En “Novelas reunidas” se manifiesta lo mejor de esta escritora excepcional que en los últimos años ha logrado trascender al gran público.
Textos: Enrique Butti.
En los cuentos, en las novelas, en las crónicas de viajes de Hebe Uhart, las personas y personajes que los pueblan son siempre “gente común”, que bajo su mirada parecen adquirir la vida que todo escritor o cronista de ley ambiciona. De ahí que ella cite a menudo a su “querida maestra” Simone Weil, que decía: “Saber, pero saber con toda mi alma que el otro existe”. Ese “saber” en Uhart es saber ver y sentir, pero sobre todo saber oír al otro.
Se publican ahora sus “Novelas reunidas” (Adriana Hidalgo editora), novelas cortas, “nouvelles” en realidad, donde se manifiesta lo mejor de esta escritora excepcional que en los últimos años -justicia rara en la actual literatura argentina- ha logrado trascender al gran público. Todo aquello que en sus crónicas o en la mayoría de sus cuentos está hilvanado para sostener distintas anécdotas y los bordados de un chiste, fragmentado diríamos en el sentido que hoy se ha dado en admirar lo desigual, lo voluble, casual, peregrino, en estas novelas está conformado por deliberaciones que discurren siguiendo hasta el fondo las características de un destino, “sin apartar los ojos”, como escribió alguna vez Elvio Gandolfo.
De ahí que en estas obras el verdadero eje de las narraciones se centre en un personaje y en su entorno, y en los impulsos que los mueven, sea el afán de progreso, el ansia de conocimiento o la insensatez que lleva al delirio. Por eso el título mismo de las novelas suelen llevar el nombre del personaje en cuestión: “La elevación de Maruja”, “Camilo asciende”, “Memorias de un pigmeo”…
Las cualidades que distinguen a Uhart se encuentran aquí en su máxima potencia, dirigidas por esa mirada y ese oído tan especiales, a la vez descarnados y compasivos, racionales y desopilantes. La suya es una loca pseudoantropología promovida por una filósofa alienígena, siempre estupefacta.
Quizás algunos ejemplos sirvan para introducirnos en su mundo. En “Camilo asciende” y en “Mudanzas”, que están ligadas por la historia del “ascenso” social de una familia de inmigrantes italianos, el habla de los personajes se infiltra también en el estilo del narrador; anota que “Carolina, quieta y apacible, miraba en lontananza”. O: “Después Domingo iba a improberar” (de “rimproverare”, que signfica “reprender”). No dice que una mujer “estaba” o “se sentía” sola, dice “ella era sola”. Una recién casada llega al rancho que será su nueva vivienda, y no encuentra nada para limpiar, pero “al día siguiente rescató unos trapos que estaban duros como el cuero y los lavó en el río; no era un agua limpia como la del río de Italia; era un agua de merda”.

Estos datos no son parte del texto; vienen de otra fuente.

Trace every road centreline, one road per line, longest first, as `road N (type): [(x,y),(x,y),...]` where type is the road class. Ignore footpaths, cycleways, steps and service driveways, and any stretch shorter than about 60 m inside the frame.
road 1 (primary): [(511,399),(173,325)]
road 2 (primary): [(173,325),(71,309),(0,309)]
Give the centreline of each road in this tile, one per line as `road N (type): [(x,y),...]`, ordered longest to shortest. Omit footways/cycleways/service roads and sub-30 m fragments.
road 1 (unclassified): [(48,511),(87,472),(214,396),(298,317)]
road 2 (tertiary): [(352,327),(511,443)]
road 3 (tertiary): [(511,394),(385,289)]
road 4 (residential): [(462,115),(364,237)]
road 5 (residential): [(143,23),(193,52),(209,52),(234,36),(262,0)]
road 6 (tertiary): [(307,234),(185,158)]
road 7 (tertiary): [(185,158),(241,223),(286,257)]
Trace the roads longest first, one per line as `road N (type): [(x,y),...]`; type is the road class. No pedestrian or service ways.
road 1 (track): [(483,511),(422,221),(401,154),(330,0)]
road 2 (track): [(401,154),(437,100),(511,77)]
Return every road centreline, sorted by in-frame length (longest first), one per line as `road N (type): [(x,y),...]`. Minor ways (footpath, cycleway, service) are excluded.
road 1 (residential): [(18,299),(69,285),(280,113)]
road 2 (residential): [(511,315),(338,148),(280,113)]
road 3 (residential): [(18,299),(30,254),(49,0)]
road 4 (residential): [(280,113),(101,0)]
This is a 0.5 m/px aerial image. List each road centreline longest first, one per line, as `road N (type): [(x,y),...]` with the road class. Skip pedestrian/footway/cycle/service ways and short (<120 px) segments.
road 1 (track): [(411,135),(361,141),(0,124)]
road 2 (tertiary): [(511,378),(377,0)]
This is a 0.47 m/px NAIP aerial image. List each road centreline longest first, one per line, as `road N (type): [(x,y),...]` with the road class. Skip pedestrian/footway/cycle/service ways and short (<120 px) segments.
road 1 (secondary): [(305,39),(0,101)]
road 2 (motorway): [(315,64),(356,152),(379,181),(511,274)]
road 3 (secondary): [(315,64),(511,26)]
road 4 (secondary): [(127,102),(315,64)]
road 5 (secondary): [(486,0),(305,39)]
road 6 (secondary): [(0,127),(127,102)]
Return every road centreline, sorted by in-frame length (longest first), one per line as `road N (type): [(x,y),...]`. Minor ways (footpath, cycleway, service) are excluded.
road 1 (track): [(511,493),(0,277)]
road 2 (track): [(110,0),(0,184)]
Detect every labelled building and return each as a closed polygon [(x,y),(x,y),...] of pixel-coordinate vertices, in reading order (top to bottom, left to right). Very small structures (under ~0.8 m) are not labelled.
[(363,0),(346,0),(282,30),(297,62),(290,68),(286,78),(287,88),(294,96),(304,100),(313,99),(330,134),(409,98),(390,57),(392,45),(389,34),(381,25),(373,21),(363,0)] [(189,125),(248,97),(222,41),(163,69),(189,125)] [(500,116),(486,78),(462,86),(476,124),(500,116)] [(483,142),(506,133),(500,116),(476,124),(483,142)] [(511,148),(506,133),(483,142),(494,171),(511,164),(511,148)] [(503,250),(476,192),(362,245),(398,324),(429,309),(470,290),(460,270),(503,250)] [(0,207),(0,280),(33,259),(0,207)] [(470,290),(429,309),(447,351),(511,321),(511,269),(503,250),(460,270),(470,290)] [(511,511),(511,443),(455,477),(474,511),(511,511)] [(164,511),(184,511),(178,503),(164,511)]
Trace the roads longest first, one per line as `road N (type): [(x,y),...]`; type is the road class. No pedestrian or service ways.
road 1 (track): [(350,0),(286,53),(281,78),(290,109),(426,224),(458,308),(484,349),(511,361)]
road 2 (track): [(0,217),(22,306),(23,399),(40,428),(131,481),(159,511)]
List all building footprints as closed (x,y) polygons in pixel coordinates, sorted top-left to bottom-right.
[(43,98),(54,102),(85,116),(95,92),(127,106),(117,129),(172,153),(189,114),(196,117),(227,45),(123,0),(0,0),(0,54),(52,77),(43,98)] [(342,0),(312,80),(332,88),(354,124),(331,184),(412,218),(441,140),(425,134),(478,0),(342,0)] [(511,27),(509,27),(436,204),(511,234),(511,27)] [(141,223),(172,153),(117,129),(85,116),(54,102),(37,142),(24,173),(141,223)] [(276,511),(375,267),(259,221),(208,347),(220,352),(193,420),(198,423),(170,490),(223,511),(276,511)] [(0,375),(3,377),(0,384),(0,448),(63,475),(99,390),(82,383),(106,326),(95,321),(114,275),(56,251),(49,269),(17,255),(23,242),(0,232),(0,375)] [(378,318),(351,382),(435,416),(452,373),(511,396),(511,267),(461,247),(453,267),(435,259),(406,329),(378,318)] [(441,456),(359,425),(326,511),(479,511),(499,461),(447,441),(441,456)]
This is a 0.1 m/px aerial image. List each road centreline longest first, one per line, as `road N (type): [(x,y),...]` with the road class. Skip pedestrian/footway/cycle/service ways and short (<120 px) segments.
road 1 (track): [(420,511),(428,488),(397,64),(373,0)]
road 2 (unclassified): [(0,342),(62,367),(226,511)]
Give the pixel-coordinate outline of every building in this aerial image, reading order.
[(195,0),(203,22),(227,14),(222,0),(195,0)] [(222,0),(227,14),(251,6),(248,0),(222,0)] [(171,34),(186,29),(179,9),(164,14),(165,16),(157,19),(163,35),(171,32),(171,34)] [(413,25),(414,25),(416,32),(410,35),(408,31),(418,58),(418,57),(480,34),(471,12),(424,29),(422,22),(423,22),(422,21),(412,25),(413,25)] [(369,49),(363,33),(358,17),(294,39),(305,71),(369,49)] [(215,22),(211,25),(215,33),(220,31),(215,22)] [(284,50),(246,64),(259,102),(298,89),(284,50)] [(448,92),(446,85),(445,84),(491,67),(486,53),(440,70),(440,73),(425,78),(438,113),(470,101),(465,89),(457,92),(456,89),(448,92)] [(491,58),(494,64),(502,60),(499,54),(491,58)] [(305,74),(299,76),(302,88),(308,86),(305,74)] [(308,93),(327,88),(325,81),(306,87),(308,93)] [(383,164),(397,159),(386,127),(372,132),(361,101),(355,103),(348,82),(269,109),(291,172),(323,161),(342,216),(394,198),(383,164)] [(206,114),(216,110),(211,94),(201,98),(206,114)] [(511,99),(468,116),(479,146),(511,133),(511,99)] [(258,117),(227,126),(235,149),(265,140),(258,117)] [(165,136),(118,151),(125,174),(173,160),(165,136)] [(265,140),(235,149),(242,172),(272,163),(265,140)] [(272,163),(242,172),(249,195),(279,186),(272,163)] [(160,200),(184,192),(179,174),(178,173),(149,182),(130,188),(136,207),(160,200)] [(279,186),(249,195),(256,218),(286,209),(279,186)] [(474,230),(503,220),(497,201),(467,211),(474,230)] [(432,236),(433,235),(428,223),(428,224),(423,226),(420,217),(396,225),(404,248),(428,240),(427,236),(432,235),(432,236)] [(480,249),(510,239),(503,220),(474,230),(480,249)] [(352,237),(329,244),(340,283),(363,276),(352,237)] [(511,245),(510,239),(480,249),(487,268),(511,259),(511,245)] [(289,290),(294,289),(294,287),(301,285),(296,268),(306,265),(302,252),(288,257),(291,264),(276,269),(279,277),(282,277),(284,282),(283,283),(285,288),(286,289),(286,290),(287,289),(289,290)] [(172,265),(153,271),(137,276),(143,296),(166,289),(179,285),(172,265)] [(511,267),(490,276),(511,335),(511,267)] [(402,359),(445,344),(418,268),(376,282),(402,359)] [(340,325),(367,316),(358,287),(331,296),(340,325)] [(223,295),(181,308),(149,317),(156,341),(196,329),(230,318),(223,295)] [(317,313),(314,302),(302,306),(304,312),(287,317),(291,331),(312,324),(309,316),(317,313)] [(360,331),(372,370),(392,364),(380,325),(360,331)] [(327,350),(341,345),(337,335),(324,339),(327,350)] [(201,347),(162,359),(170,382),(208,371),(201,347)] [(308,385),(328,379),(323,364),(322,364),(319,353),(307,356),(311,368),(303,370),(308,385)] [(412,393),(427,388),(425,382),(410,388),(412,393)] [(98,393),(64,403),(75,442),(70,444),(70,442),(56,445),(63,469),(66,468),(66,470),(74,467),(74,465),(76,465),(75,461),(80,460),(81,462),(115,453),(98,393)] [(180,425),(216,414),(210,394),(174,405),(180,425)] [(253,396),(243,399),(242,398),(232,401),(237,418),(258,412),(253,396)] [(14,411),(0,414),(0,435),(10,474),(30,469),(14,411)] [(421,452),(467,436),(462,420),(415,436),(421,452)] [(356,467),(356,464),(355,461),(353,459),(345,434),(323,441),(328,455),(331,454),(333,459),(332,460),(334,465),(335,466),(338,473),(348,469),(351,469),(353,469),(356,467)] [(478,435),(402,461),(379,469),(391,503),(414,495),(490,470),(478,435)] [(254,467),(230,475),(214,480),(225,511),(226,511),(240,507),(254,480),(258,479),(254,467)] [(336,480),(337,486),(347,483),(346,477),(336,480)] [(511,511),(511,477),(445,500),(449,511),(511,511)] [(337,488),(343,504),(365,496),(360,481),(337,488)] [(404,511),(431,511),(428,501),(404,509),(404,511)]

Un campesino, inmigrante toscano, viene a ver a Teresa porque quiere casarse con ella. Ella le dice que espere un poco. “Entonces él le dijo: El pasaje hasta la capital cuesta muy caro y yo necesito casarme. Mujeres hay muchas, así que usted verá.
“Entonces ella le dijo a su tío Pipotto que el toscano quería casarse, cosa que el tío ya había observado. Le dijo: Es gente decente, pero rienda corta al toscano, Teresa, para que salga trabajador y vaya adelante. Tené en cuenta que es muy pobre.
“Ma sí, pensó ella, por qué no ponés rienda corta en tu casa a toda esa manga de inútiles que tenés adentro; ma sí, yo me caso”.
Como ese mago de nuestra literatura que es el uruguayo Felisberto Hernández, también Uhart sabe revelarnos la vida de los objetos.
Así, María, “cuando abrió la valija, había pasado un tiempo y la ropa estaba arrugada. Ella no la vio simplemente arrugada: le pareció vomitada o arrastrada por grandes perros, toda amontonada sin ningún orden ni significado en la valija”. Y después: “Las cortinas no estaban sueltas, sino como contenidas en sí mismas, trabadas en la parte baja”.
Hebe Uhart supo visitar muchas veces Santa Fe, y en sus crónicas recuerda con su gracia habitual los encuentros literarios que varias décadas atrás organizaron aquí Marta Rodil, Roberto Aguirre Molina y quien firma esta nota.